Lesson Objectives:- Graph exponential equations and exponential functions.
- Solve applied problems involving exponential functions.
An exponential function with base `a` is `f(x) = a^x`, where x is in the exponent, and it's a real number. And `a > 0`, to avoid imaginary numbers. And `a != 1`, to avoid the identity function; since `1^x` would equal 1.
Sketch the graph of the function, `f(x) = 3^(x+1)`.
So start by setting up a table with your x and y-values. Let's input -2, -1, 0, 1, and 2. When x is -2, `y = 3^(-2+1)`, which is `3^(-1)` or `1/3`. When x is -1, `y = 3^(-1+1)`, which is `3^0`, or just 1. When x is 0, `y = 3^(0+1)`, or `3^1` which is 3. When x is 1, `y = 3^(1+1)`, which is `3^2`, or 9. And when x is 2, `y = 3^(2+1)`, which is equal to `3^3`, or 27.
So our graph of f contains the points: `(-2, 1/3)`, (-1, 1), (0, 3), (1,9), and (2, 27), to name a few. And all that's left to do is plot the points and complete the graph. So our graph looks like this.
The graph of `f(x) = 3^(x+1)` is the graph of `f(x) = 3^x` shifted to the left 1 unit.
When Charles was born, his grandparents gave him a $5,000 certificate of deposit that earns 3.5% interest, compounded quarterly. If the certificate of deposit matures on his 18th birthday, what amount will be available then?
The compound interest formula is `A = P(1+r/n)^(nt)`. A is the final amount, P is the starting amount, r is the interest rate in decimal form, n is the amount of times per year that it's compounded, and t is the number of years.
So we're given 5000 as P, and we're given a rate of 3.5%. If we convert 3.5% to decimal form, we get 0.035. And since it's compounded quarterly, we put 4 for n.

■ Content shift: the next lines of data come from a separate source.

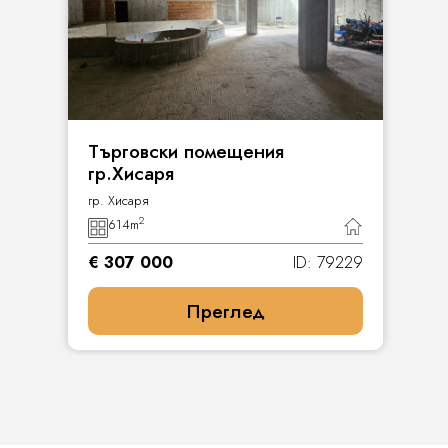
Търговски помещения
гр.Хисаря
гр. Хисаря
2
614
m
€ 307 000
ID: 79229
Преглед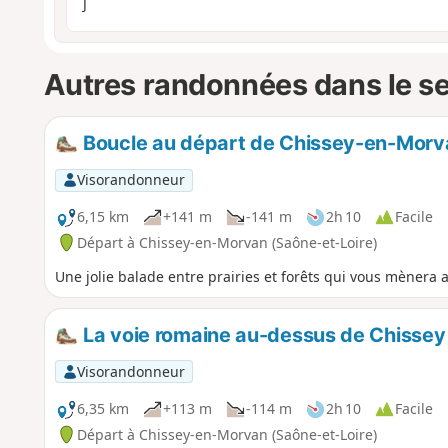
J
Autres randonnées dans le s
Boucle au départ de Chissey-en-Morv
Visorandonneur
6,15 km
+141 m
-141 m
2h 10
Facile
Départ à Chissey-en-Morvan (Saône-et-Loire)
Une jolie balade entre prairies et forêts qui vous mènera
La voie romaine au-dessus de Chissey e
Visorandonneur
6,35 km
+113 m
-114 m
2h 10
Facile
Départ à Chissey-en-Morvan (Saône-et-Loire)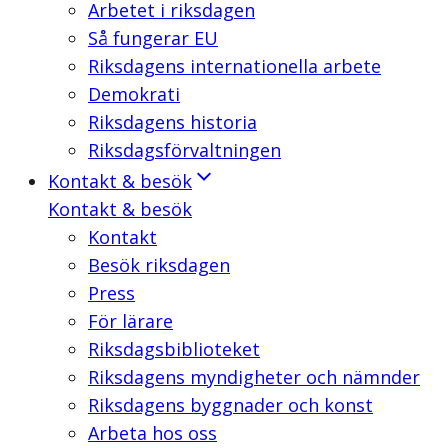
Arbetet i riksdagen
Så fungerar EU
Riksdagens internationella arbete
Demokrati
Riksdagens historia
Riksdagsförvaltningen
Kontakt & besök
Kontakt & besök
Kontakt
Besök riksdagen
Press
För lärare
Riksdagsbiblioteket
Riksdagens myndigheter och nämnder
Riksdagens byggnader och konst
Arbeta hos oss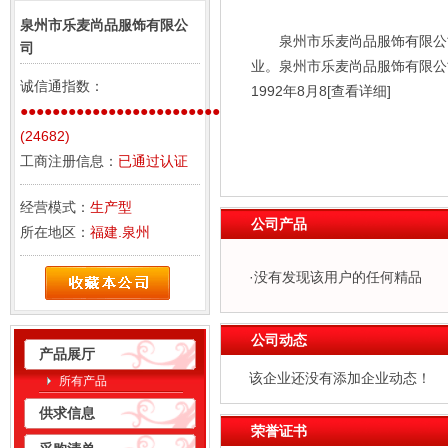
泉州市乐麦尚品服饰有限公
泉州市乐麦尚品服饰有限公
司
业。泉州市乐麦尚品服饰有限公
诚信通指数：
1992年8月8
[查看详细]
●●●●●●●●●●●●●●●●●●●●●●●●●●●
(24682)
工商注册信息：
已通过认证
经营模式：
生产型
公司产品
所在地区：
福建.泉州
·没有发现该用户的任何精品
公司动态
产品展厅
该企业还没有添加企业动态！
所有产品
供求信息
荣誉证书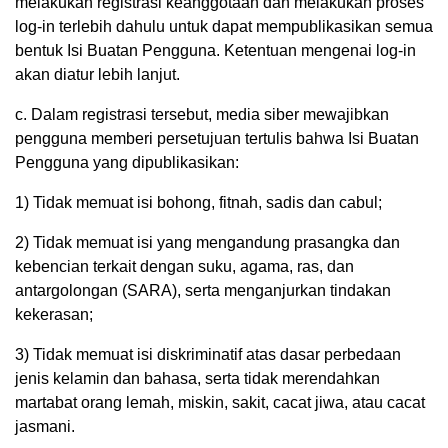
melakukan registrasi keanggotaan dan melakukan proses
log-in terlebih dahulu untuk dapat mempublikasikan semua
bentuk Isi Buatan Pengguna. Ketentuan mengenai log-in
akan diatur lebih lanjut.
c. Dalam registrasi tersebut, media siber mewajibkan
pengguna memberi persetujuan tertulis bahwa Isi Buatan
Pengguna yang dipublikasikan:
1) Tidak memuat isi bohong, fitnah, sadis dan cabul;
2) Tidak memuat isi yang mengandung prasangka dan
kebencian terkait dengan suku, agama, ras, dan
antargolongan (SARA), serta menganjurkan tindakan
kekerasan;
3) Tidak memuat isi diskriminatif atas dasar perbedaan
jenis kelamin dan bahasa, serta tidak merendahkan
martabat orang lemah, miskin, sakit, cacat jiwa, atau cacat
jasmani.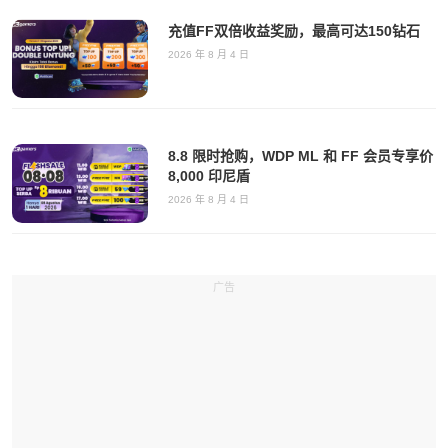
充值FF双倍收益奖励，最高可达150钻石
2026 年 8 月 4 日
8.8 限时抢购，WDP ML 和 FF 会员专享价
8,000 印尼盾
2026 年 8 月 4 日
广告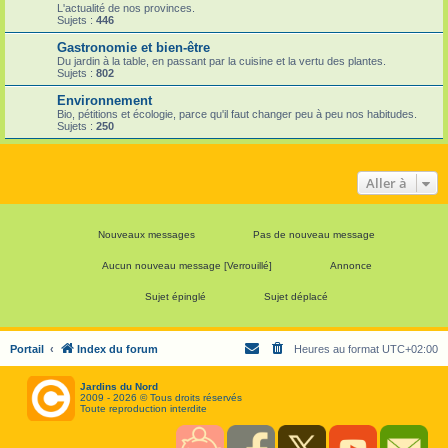
L'actualité de nos provinces.
Sujets :
446
Gastronomie et bien-être
Du jardin à la table, en passant par la cuisine et la vertu des plantes.
Sujets :
802
Environnement
Bio, pétitions et écologie, parce qu'il faut changer peu à peu nos habitudes.
Sujets :
250
Aller à
Nouveaux messages
Pas de nouveau message
Aucun nouveau message [Verrouillé]
Annonce
Sujet épinglé
Sujet déplacé
Portail
Index du forum
Heures au format
UTC+02:00
Jardins du Nord
2009 - 2026 © Tous droits réservés
Toute reproduction interdite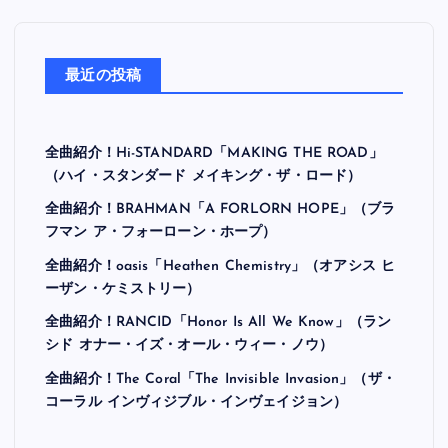
最近の投稿
全曲紹介！Hi-STANDARD「MAKING THE ROAD」
（ハイ・スタンダード メイキング・ザ・ロード）
全曲紹介！BRAHMAN「A FORLORN HOPE」（ブラ
フマン ア・フォーローン・ホープ）
全曲紹介！oasis「Heathen Chemistry」（オアシス ヒ
ーザン・ケミストリー）
全曲紹介！RANCID「Honor Is All We Know」（ラン
シド オナー・イズ・オール・ウィー・ノウ）
全曲紹介！The Coral「The Invisible Invasion」（ザ・
コーラル インヴィジブル・インヴェイジョン）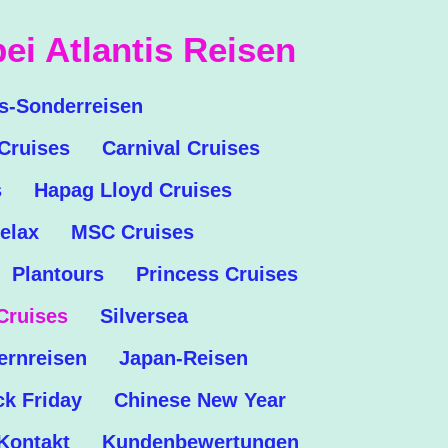
ei Atlantis Reisen
is-Sonderreisen
Cruises
Carnival Cruises
s
Hapag Lloyd Cruises
elax
MSC Cruises
Plantours
Princess Cruises
Cruises
Silversea
ernreisen
Japan-Reisen
ck Friday
Chinese New Year
Kontakt
Kundenbewertungen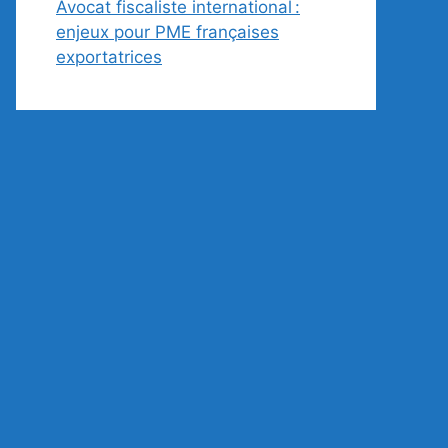
Avocat fiscaliste international :
enjeux pour PME françaises
exportatrices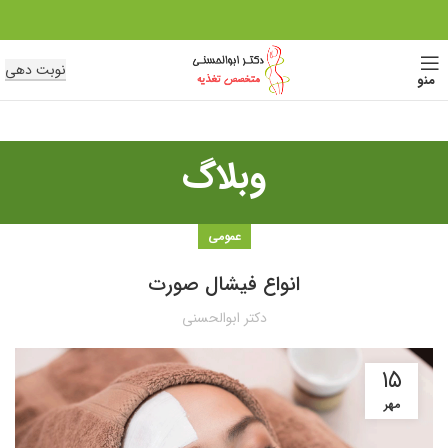
نوبت دهی
منو
وبلاگ
عمومی
انواع فیشال صورت
دکتر ابوالحسنی
۱۵
مهر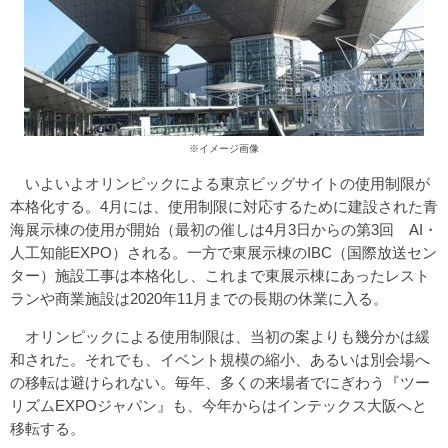
※イメージ画像
いよいよオリンピックによる東京ビッグサイトの使用制限が
本格化する。4月には、使用制限に対応するために建設された青
海展示棟の使用が開始（最初の催しは4月3日からの第3回 AI・
人工知能EXPO）される。一方で東展示棟のIBC（国際放送セン
ター）施設工事は本格化し、これまで東展示棟にあったレスト
ランや商業施設は2020年11月までの長期の休業に入る。
オリンピックによる使用制限は、当初の案よりも幾分かは緩
和された。それでも、イベント規模の縮小、あるいは別会場へ
の移転は避けられない。毎年、多くの来場者でにぎわう『ツー
リズムEXPOジャパン』も、今年からはインテックス大阪へと
移転する。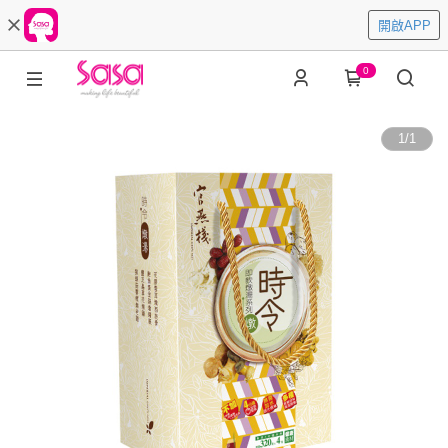
開啟APP
0
1
/
1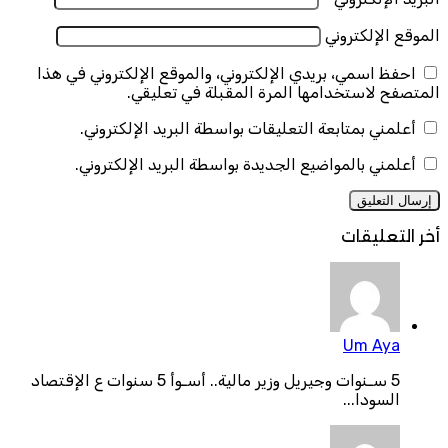
الموقع الإلكتروني
احفظ اسمي، بريدي الإلكتروني، والموقع الإلكتروني في هذا
المتصفح لاستخدامها المرة المقبلة في تعليقي.
أعلمني بمتابعة التعليقات بواسطة البريد الإلكتروني.
أعلمني بالمواضيع الجديدة بواسطة البريد الإلكتروني.
أخر التعليقات
Um Aya
5 سـنوات وجيريل وزير مالية.. أسـوأ 5 سنوات ع الإقتصاد
السودا...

And since it matures on his 18th birthday, we know that `t = 18`.
And now we solve for A. So `A = 9362.36`. On his 18th birthday, $9,362.36 will be available.
Sketch the graph of the funciton `f(x) = e^(3x)`.
e was a number which was introduced by a Leonard Euler in 1741. It's equal to 2.71828, etc., and you can find this value on your calculator.
So let's start with a table of our x and our y-values. We'll input -3, -2, -1, 0, and 1. And when we put -3 in, we get 0.00012. And -2 gives us 0.00248. And -1 gives us 0.04979. And 0 gives us 1, and 1 gives us 20.086. So now if we plot these points and complete the graph, we get the following graph.
Notice that the graph of `f(x) = e^(3x)` is the same as `f(x) = e^x`, shrunk horizontally by a factor of 3.